Les volcans de boue, comme leur nom l’indique, sont des volcans composés de boue. Le terme « boue » est facilement compréhensible, car ils sont effectivement constitués d’argile, de débris rocheux, de poudre de sel, etc. Cependant, ce ne sont pas des volcans au sens traditionnel du terme. Les volcans classiques sont caractérisés par la formation de magma et la présence d’un conduit magmatique, tandis que les volcans de boue sont formés de boue et n’ont pas de conduit magmatique. Néanmoins, les volcans de boue ressemblent aux volcans classiques, avec des évents et des phénomènes d’éruption. À cet égard, ils ne sont pas des volcans, mais ils leur ressemblent beaucoup.
L’auteur a étudié les volcans de boue à Usu et Dushanzi, dans la province du Xinjiang, et à Kaohsiung, à Taïwan. Les volcans de boue d’Usu au Xinjiang se présentent sous la forme de sources de boue et de mares de boue, souvent de forme ronde, de petite taille (diamètre de quelques centimètres à 1 ou 2 mètres) et dispersées dans les vallées. La surface de la boue dans les sources et les mares bouillonne régulièrement, comme si la Terre était en ébullition, et dégage des gaz tels que le méthane et l’hydrogène sulfuré, qui peuvent parfois être enflammés. On ne s’attendrait pas à ce que la boue bouillonnante soit si froide, au point que l’on peut y mettre la main et la trouver glacée, ce qui a valu aux volcans de boue le surnom de « volcans froids ». Les évents des volcans de boue sont souvent situés le long de failles ou de fissures, et certains prennent la forme de fosses profondes ou de puits. La boue bouillonnante s’écoule continuellement des évents vers l’extérieur, et avec le temps, elle sèche pour former des monticules de boue, ressemblant à des cônes volcaniques, d’où le nom de « volcans de boue ». Les volcans de boue sont bien plus petits que les vrais volcans. Le diamètre de la base du cône d’un volcan de boue ne dépasse que rarement quelques mètres ou dizaines de mètres, et sa hauteur ne dépasse généralement pas 10 mètres. Les volcans de boue asséchés forment souvent des paysages variés : des collines, des crêtes, des entonnoirs… hétérogènes, superposés et même de couleurs vives (rouge, jaune, orange, ocre, vert).
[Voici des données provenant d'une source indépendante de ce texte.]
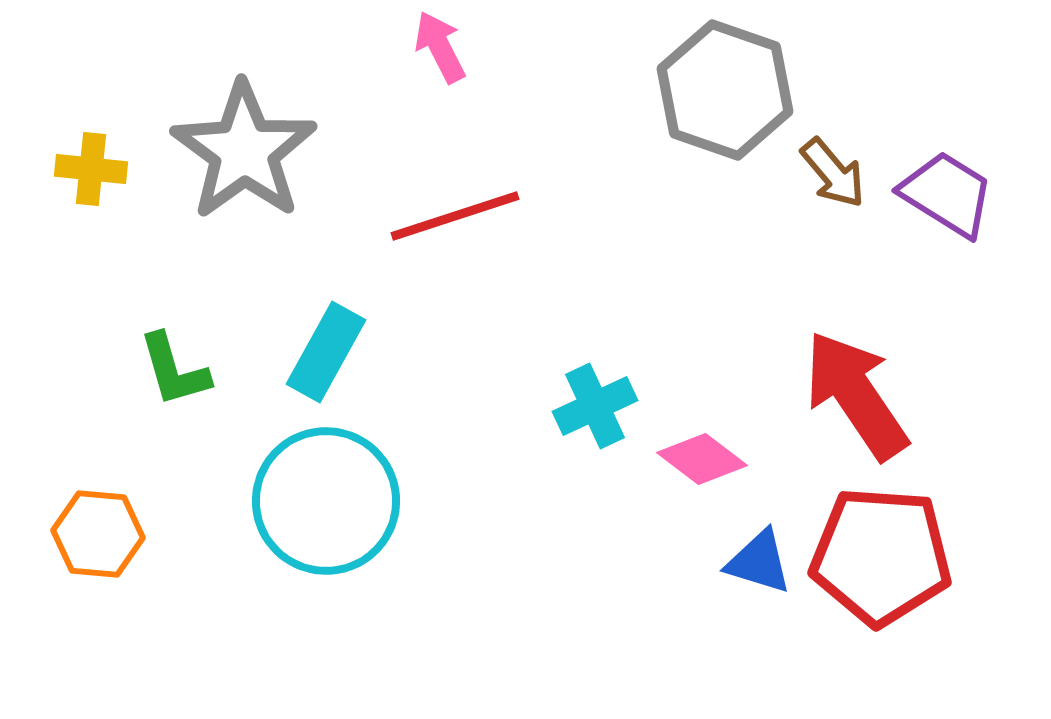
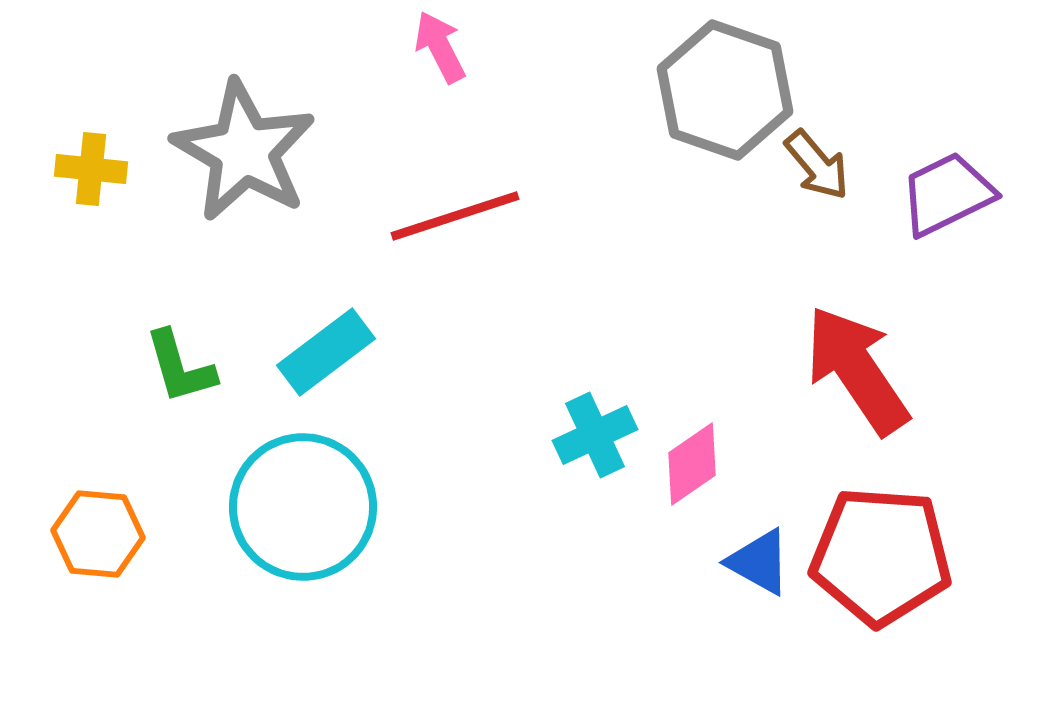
gray star: rotated 6 degrees counterclockwise
brown arrow: moved 16 px left, 8 px up
purple trapezoid: rotated 58 degrees counterclockwise
cyan rectangle: rotated 24 degrees clockwise
green L-shape: moved 6 px right, 3 px up
red arrow: moved 1 px right, 25 px up
cyan cross: moved 29 px down
pink diamond: moved 10 px left, 5 px down; rotated 72 degrees counterclockwise
cyan circle: moved 23 px left, 6 px down
blue triangle: rotated 12 degrees clockwise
En Chine, outre le Xinjiang, des volcans de boue actifs ont été découverts dans les régions de Kaohsiung et Hengchun à Taïwan. Là, les volcans de boue présentent non seulement des formes géomorphologiques typiques, mais aussi des phénomènes naturels d’éruption de boue. Dans d’autres régions du monde, les volcans de boue ne sont pas rares. Les plus célèbres sont Makran en Iran et Buzau en Roumanie. Le plus grand volcan de boue se trouve à Bakou, en Azerbaïdjan, et il y a également de nombreux volcans de boue dans le parc Yellowstone aux États-Unis.
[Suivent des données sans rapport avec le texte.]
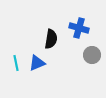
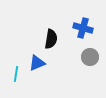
blue cross: moved 4 px right
gray circle: moved 2 px left, 2 px down
cyan line: moved 11 px down; rotated 21 degrees clockwise
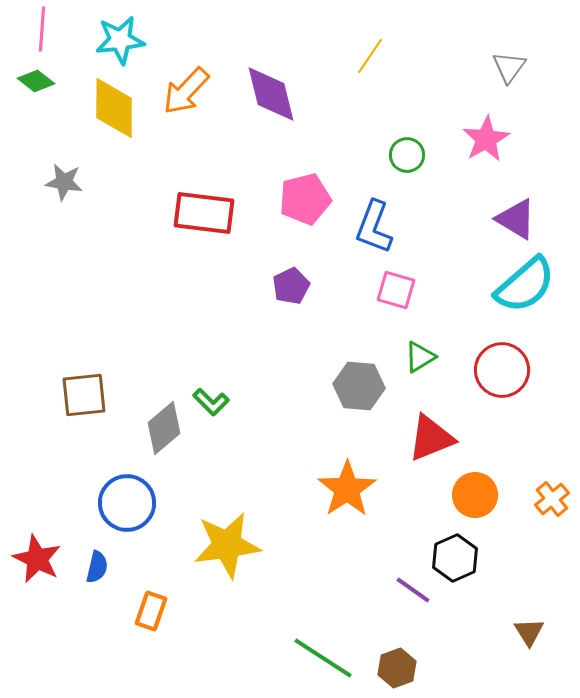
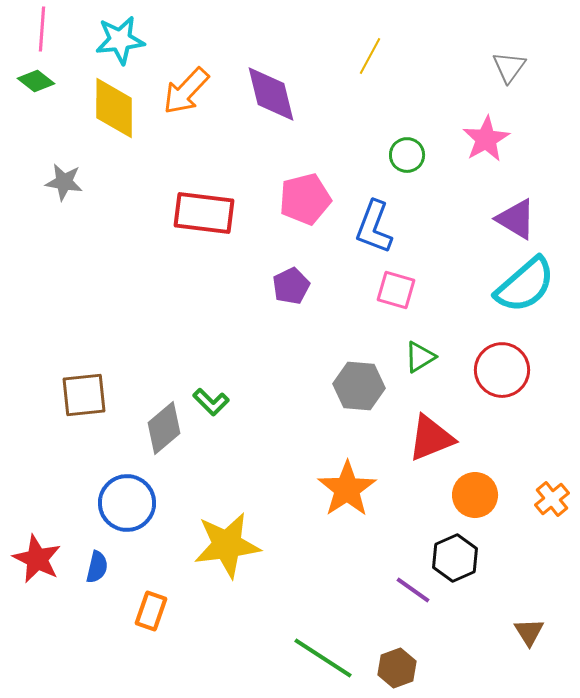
yellow line: rotated 6 degrees counterclockwise
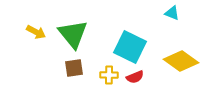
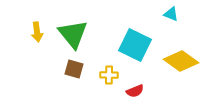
cyan triangle: moved 1 px left, 1 px down
yellow arrow: moved 1 px right; rotated 54 degrees clockwise
cyan square: moved 5 px right, 2 px up
brown square: moved 1 px down; rotated 24 degrees clockwise
red semicircle: moved 14 px down
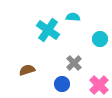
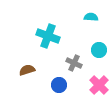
cyan semicircle: moved 18 px right
cyan cross: moved 6 px down; rotated 15 degrees counterclockwise
cyan circle: moved 1 px left, 11 px down
gray cross: rotated 21 degrees counterclockwise
blue circle: moved 3 px left, 1 px down
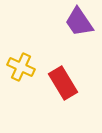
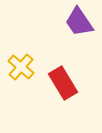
yellow cross: rotated 16 degrees clockwise
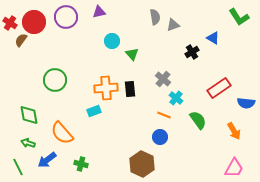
Comment les volcans de boue se forment-ils ? Actuellement, les chercheurs divisent les volcans de boue en deux catégories. La première est liée à des phénomènes de sédimentation. Lorsqu’il existe une épaisse couche de sédiments riches en matière organique sous terre, elle contient une grande quantité d’eau et de gaz hydrocarbonés. En cas de rencontre avec des failles géologiques, l’eau et les gaz sous haute pression s’élèvent et entraînent avec eux de la boue et des débris rocheux, provoquant des éruptions de boue accompagnées d’éruptions de gaz et de boue (le méthane, par exemple, s’enflamme à haute température). Ces volcans de boue se forment souvent dans les zones où les gisements d’hydrocarbures sont développés, et on les a donc parfois appelés « volcans gaz-pétrole ». Dans un certain sens, les volcans de boue sont un indicateur de la présence de gisements d’hydrocarbures. La deuxième catégorie de volcans de boue est liée à l’activité volcanique. Le plus représentatif est le parc Yellowstone aux États-Unis, où l’on trouve non seulement des volcans de boue, mais aussi de nombreuses sources d’eau chaude et des geysers. De nombreux volcans de boue et geysers se sont développés sur la base de fissures et de zones fracturées dans d’anciens cratères volcaniques, et certains gaz et eaux sont des reliques de l’activité volcanique passée.